How the midmarket can maximise the success of their AI efforts
Half a decade ago, digital transformation was the big-ticket IT item. CIOs of enterprises of all sizes were throwing money into projects, and yet the failure rate for these projects was astronomical.
Then, as businesses and IT leaders better understood how to be strategic about transformation, the failure rate started to ease back. They are still complex projects, but there is a better understanding on how to properly map and act on them now.
Fast forward to today, and AI is on a similar trajectory. 70% of companies are reporting that AI is failing to deliver what was promised.
The midmarket is particularly vulnerable in this regard. They face the same pressures to "embrace AI" as large enterprises, particularly given that the midmarket is expected to be innovative and disruptive to the big end of town.
On the other hand, they don't typically have the same resources to commit to building the AI strategy, and midmarket organisations that have a lot of legacy IT also face the need to undertake a transformation exercise before they can embrace AI.
As we note in our recent whitepaper: The Mid-Market and AI: How To Overcome Legacy IT And Resourcing Challenges, there are four areas in particular where the midmarket faces risk in AI:
- Operational Risks: Mid-market companies often operate with leaner resources compared to larger enterprises, which can lead to challenges when implementing AI. For example, a mid-market logistics firm might invest in an AI system to optimise delivery routes. However, due to limited data and testing, the system could fail to account for real-world variables like traffic patterns, leading to inefficiencies and potential loss of business.
- Reputational Risks: Reputational damage is a significant concern for mid-market companies, especially if AI applications result in publicised failures. Take, for instance, a mid-market financial services company that uses AI for credit scoring. If the algorithm is found to be biased against certain demographics, it could lead to public outcry and loss of customer trust.
- Regulatory Risks: Navigating the complex landscape of AI regulations can be particularly challenging for mid-market companies. A breach of data privacy laws due to an AI system's failure to comply with GDPR, for example, could result in a company being unable to expand into Europe or even hefty fines and sanctions there.
- Cyber Security Risks: The integration of AI into business processes can introduce new cybersecurity risks. Mid-market companies may be particularly vulnerable to cyberattacks that target AI systems, such as data poisoning, where attackers manipulate the data used to train AI models, leading to incorrect or harmful outputs. Additionally, AI systems can be exploited to bypass traditional security measures, making it crucial for companies to invest in robust cybersecurity frameworks that evolve alongside their AI implementations.
Overcoming The Risks
Overcoming the risks associated with AI in the midmarket is more a matter of strategy than technology. The technology is there. Success depends on the organisation mitigating risks in three ways:
- Find an expert partner to assist: As noted on CRN, seven in ten businesses plan on seeking partner help with AI. This is for numerous reasons but ultimately comes down to having assistance with setting clear objectives, understanding the technology's limitations, and accessing best practice guidance in the journey to adoption.

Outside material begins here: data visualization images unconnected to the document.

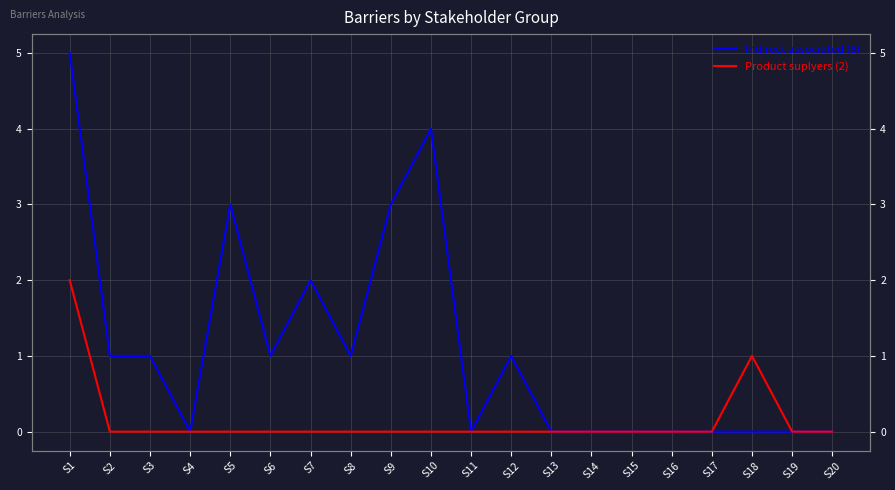

True or false: Product suplyers (2) has a value of 1 at S14.

False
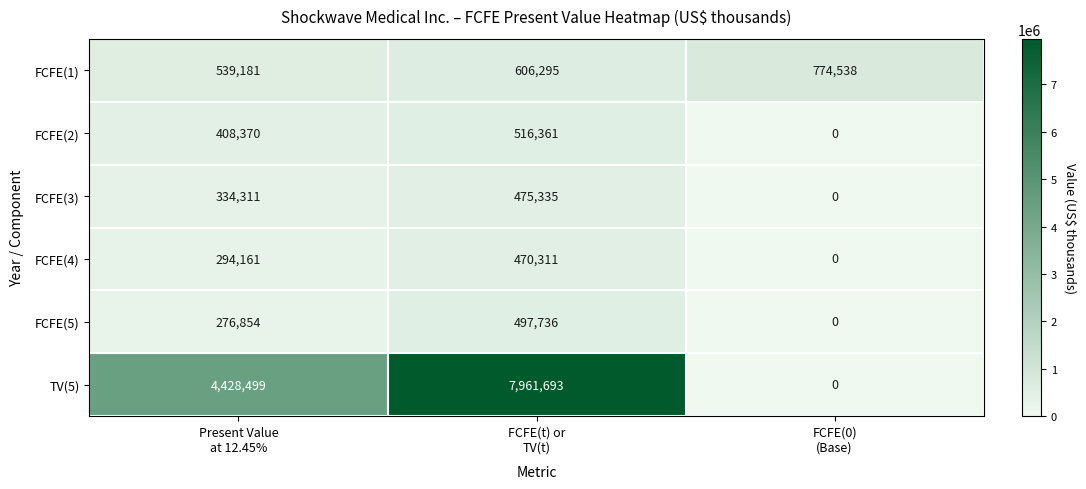

What is the lowest value of the FCFE(1) series?

539181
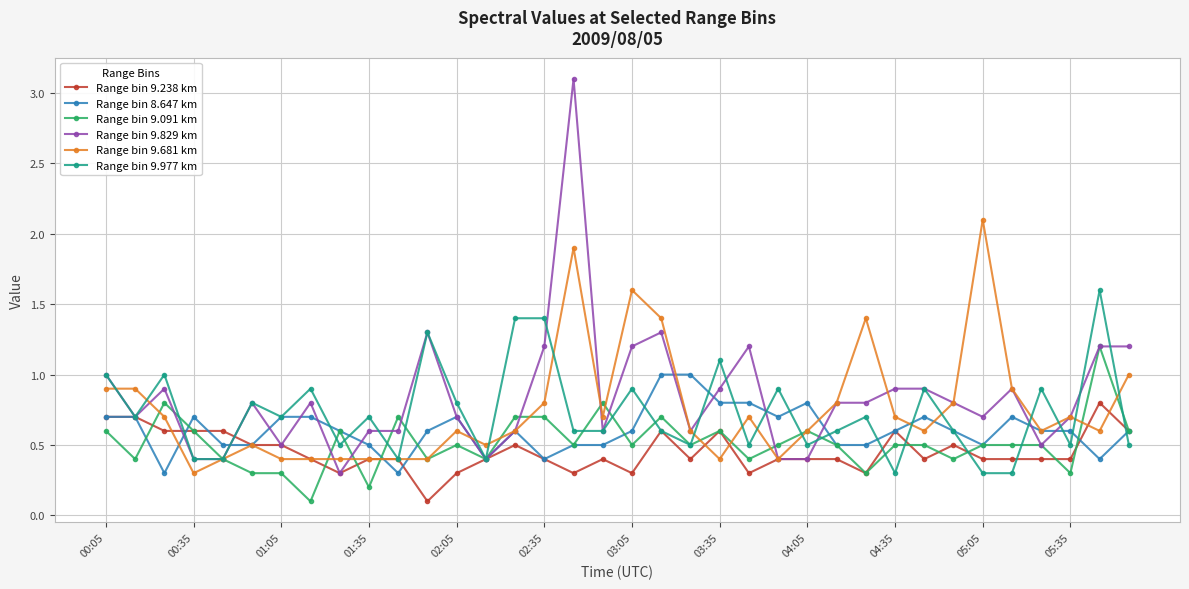

List the series in order of their peak value, highest first.

Range bin 9.829 km, Range bin 9.681 km, Range bin 9.977 km, Range bin 9.091 km, Range bin 8.647 km, Range bin 9.238 km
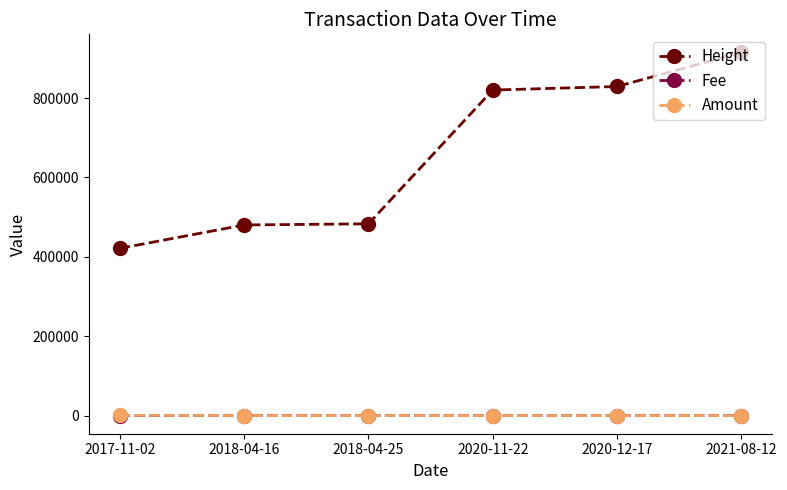

What is the approximate value of Amount at 2017-11-02?

342.0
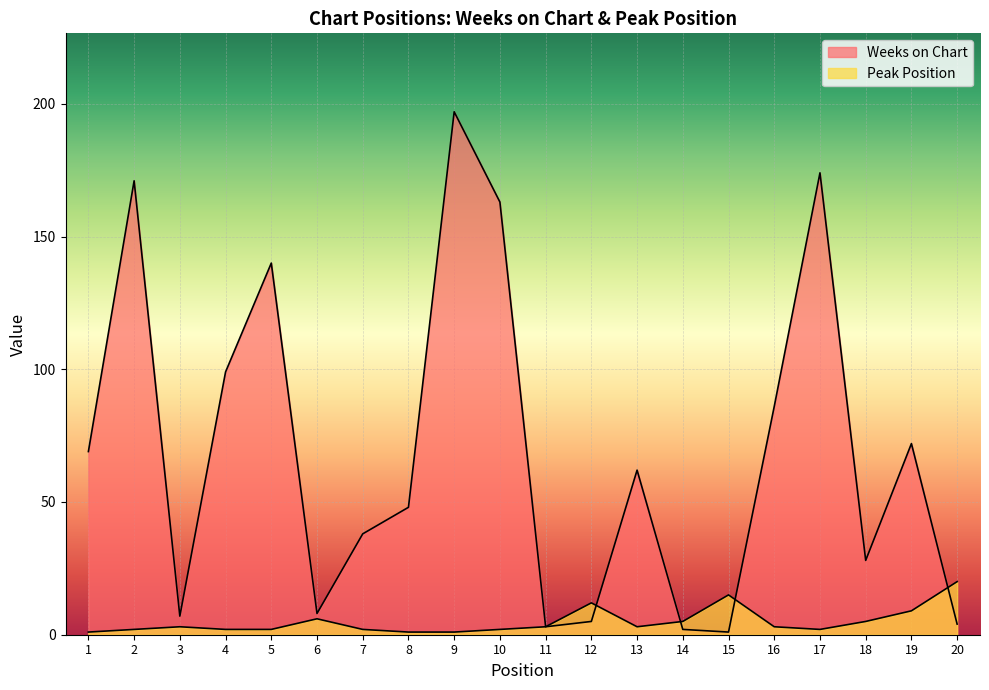

Between 6 and 8, which series saw the biggest shift?

Weeks on Chart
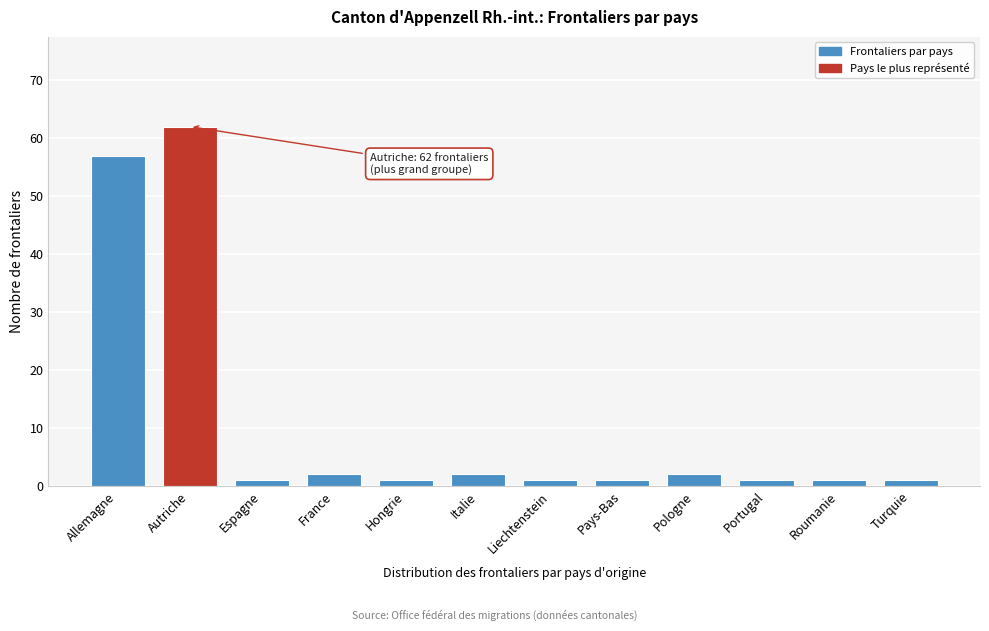

Reading left to right, what are all the values shown in this chart?

Allemagne=57	Autriche=62	Espagne=1	France=2	Hongrie=1	Italie=2	Liechtenstein=1	Pays-Bas=1	Pologne=2	Portugal=1	Roumanie=1	Turquie=1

- Approaching AI as Incremental Implementation: Rather than trying to overhaul entire systems at once, midmarket companies can benefit from an incremental approach to AI adoption. Starting with smaller, manageable projects allows for learning and adjustments along the way. This method also helps in mitigating operational risks by not overwhelming limited resources.
- Cybersecurity Measures: Finally, investing in advanced cybersecurity solutions that are specifically designed to protect AI systems is key to addressing data security risks. Regularly updating these systems and training staff on cybersecurity best practices will further strengthen defences against cyber threats.
For the midmarket AI can boost productivity, underpin growth and scale. It also doesn't need to be a complex or challenging journey. All a midmarket organisation needs to do is make sure that it is approaching AI with the right strategy and setting itself up for success first, before it starts to make those investments.